REQUIRED ACTION
The answer must be every line of the records below that contains the word "index", copied out.

Skeletal landmark data
--- START ---

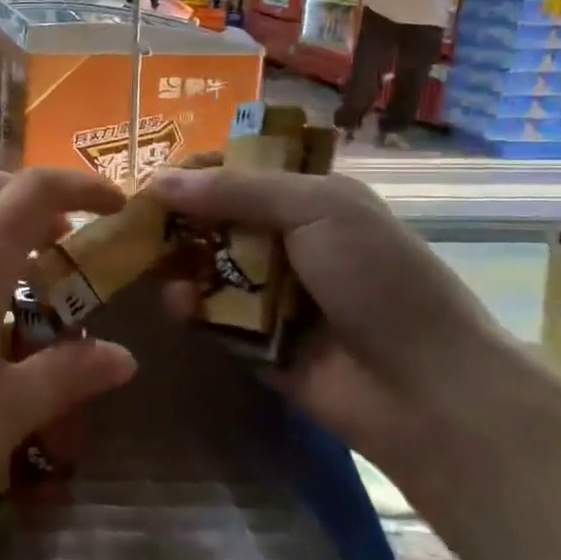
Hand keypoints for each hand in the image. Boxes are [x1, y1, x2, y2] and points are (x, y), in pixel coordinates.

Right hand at [147, 167, 514, 470]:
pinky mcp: (252, 339)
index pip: (238, 171)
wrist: (425, 388)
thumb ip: (236, 190)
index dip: (195, 172)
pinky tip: (181, 307)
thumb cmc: (378, 280)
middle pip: (212, 219)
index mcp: (308, 200)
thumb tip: (156, 181)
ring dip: (177, 264)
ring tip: (151, 265)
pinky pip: (207, 314)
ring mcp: (268, 292)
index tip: (152, 183)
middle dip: (175, 221)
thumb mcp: (317, 210)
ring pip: (203, 266)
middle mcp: (285, 241)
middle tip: (135, 226)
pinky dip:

--- END ---

ANSWER TO THIS EXERCISE
index pip: (238, 171)
index dip: (195, 172)
index mcp: (308, 200)
index tip: (152, 183)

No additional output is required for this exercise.